In the course of my research, I have heard claims that we’re related to this famous person or that. This time it is Canadian singer and musician, Remigio Pereira, whose ancestry hails from Maia, Ribeira Grande, Sao Miguel Island, Azores. I’ve already connected to Nobel Prize winner, Craig Mello, whose ancestors were also from Maia. (What’s up with that little village in the Azores?) Now the question is, am I related to Remigio Pereira, the famous Canadian Tenor?
Who is Remigio Pereira?
I know. I thought the same thing. I had no clue until a new cousin mentioned that we are related to a famous Canadian tenor. By the powers of my “superior” genealogical abilities, I deducted that it was the guy with the Portuguese sounding name. That was tough!
He was born in Massachusetts, but his family moved to Canada when he was young. He took up hockey first, but after an injury he decided to go in another direction. He learned guitar first, then at 21 began singing. His story is detailed in the article “With The Tenors: Remigio Pereira went from Hockey to Harmony“.
What’s the Family Story?
As the story goes, he is related to the Pacheco Remigio families of Maia. The line begins with Remigio Pacheco born in 1799 to Antonio Pacheco de Resendes and Anna Medeiros Pacheco. Remigio Pacheco’s descendants used the surnames Pacheco Remigio, Remigio Pacheco, Pacheco, Remigio, and Romiza–and, several misspellings in between!
The Problems with Linking the Two Family Trees
Now you see the problem. Making claims of a relationship on Portuguese lines based solely on a surname is fraught with danger. Surnames are a transitory entity. Simply having the same surname as someone from the 1800s in the same village doesn’t mean they are related. Take Remigio and his siblings. My ancestor, Rosa Medeiros Pacheco, was Remigio Pacheco’s sister. She took her mother’s surname, but her sister, Maria took her father’s. Three siblings, three surnames: Pacheco, Medeiros Pacheco, and Pacheco de Resendes. The Pacheco de Resendes surname died a quick death when Remigio’s descendants chose to use his first name as a last name.

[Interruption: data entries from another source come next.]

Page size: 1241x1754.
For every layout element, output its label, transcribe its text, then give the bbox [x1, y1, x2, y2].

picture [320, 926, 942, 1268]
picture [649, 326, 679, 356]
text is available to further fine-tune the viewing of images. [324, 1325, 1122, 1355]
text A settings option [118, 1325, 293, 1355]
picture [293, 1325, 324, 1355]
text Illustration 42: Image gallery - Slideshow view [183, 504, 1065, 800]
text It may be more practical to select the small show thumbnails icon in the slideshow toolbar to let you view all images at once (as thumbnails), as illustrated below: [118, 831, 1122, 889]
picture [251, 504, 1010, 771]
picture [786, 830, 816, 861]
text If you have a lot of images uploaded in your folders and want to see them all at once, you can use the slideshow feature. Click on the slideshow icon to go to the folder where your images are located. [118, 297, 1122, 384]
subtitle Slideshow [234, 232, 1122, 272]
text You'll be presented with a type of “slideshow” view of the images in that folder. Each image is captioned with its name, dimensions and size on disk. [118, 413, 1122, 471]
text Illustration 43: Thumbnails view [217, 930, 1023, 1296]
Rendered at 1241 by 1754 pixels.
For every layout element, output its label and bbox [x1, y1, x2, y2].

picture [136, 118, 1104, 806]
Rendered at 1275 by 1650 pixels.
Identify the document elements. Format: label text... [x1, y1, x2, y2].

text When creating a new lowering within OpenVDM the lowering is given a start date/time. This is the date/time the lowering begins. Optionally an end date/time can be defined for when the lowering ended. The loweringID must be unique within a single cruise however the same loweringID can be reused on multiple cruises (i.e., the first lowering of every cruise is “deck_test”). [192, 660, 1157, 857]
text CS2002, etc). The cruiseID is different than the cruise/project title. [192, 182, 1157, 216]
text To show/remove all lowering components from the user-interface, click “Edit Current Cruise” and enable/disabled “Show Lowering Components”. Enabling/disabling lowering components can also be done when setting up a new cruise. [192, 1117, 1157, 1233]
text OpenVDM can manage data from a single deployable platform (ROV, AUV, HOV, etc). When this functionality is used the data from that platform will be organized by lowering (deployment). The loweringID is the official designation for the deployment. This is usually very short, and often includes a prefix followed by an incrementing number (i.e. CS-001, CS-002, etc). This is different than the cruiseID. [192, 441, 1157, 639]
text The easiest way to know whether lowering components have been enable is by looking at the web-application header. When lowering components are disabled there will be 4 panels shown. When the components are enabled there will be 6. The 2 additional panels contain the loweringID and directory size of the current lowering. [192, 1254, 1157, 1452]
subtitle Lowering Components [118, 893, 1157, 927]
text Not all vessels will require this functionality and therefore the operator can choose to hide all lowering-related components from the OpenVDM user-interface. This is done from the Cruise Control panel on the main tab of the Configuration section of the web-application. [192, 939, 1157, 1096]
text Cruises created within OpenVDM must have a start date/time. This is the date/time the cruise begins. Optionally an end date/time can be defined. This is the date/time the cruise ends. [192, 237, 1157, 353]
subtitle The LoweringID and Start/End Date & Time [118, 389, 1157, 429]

Another problem is that our famous tenor used Remigio as a first name, not a last name. This problem question was solved when I learned his mother’s surname was Remigio. A little digging showed that his first name was not Remigio, but he used it as his professional name. This establishes that his mother’s line was Remigio in Maia and could descendent from Remigio Pacheco.
Do I Really Want to Get Involved in Another Genealogy Mystery?
Too late. I really hadn’t planned on researching the genealogy of the famous tenor. I was doing research for a cousin in Massachusetts who has been contacted by Canadians who might be related. While mapping out obituaries, I accidentally brushed up against Remigio Pereira’s ancestry. As the familiar story of an obsessed genealogist goes, I spent a week mapping out all the people who belong to that tree.
He is a talented musician as well as singer. Destino is showcases those talents.
The Record Gap Gets in the Way
With the surname problem solved, I crashed straight into a genealogy brick wall. It’s called the record gap. I’ve worked the tree back from the present to about 1920. However, the online records for Maia, Ribeira Grande stop at 1905. 15 years too short. The family immigrated much later than most Azoreans I’ve researched and there doesn’t seem to be a paper trail available publicly for these later migrations.
Canada has proven particularly prickly when it comes to post-1900 research. I’m not really familiar with Canadian research beyond the work I did for my brother-in-law on his Boisvert line pre-1900. The records might be out there. I just don’t know how to get at them.
This doesn’t mean I haven’t made progress. I’ve narrowed down his ancestry to two sons of Remigio Pacheco and Dorothea Maria Furtado: Manoel and Joao, both born in the 1820s. I know that Joao made it to adulthood, but I don’t know about Manoel. My gut is with Joao.
Searching For Help From More Experienced Azorean Genealogists
My game plan is to reach out to other Azorean genealogists. It may be that someone has already worked out this problem and has the answer that I seek.
For now I have yet another folder of unrelated records and notes with nowhere to attach them. That annoys the heck out of me. I hate not being able to solve genealogy problems. Sooner or later, the right information will come my way. Then, the question will change from are we related to how are we related? I’m guessing 4th or 5th cousins, a degree or two removed.
Our Maia roots already go to Hawaii, Massachusetts, California, Connecticut, Rhode Island, and Brasil…why not Canada?
1. Giovanni Gets Up Close and Personal with Remigio Pereira. Il Postino, 12 Mar 2015.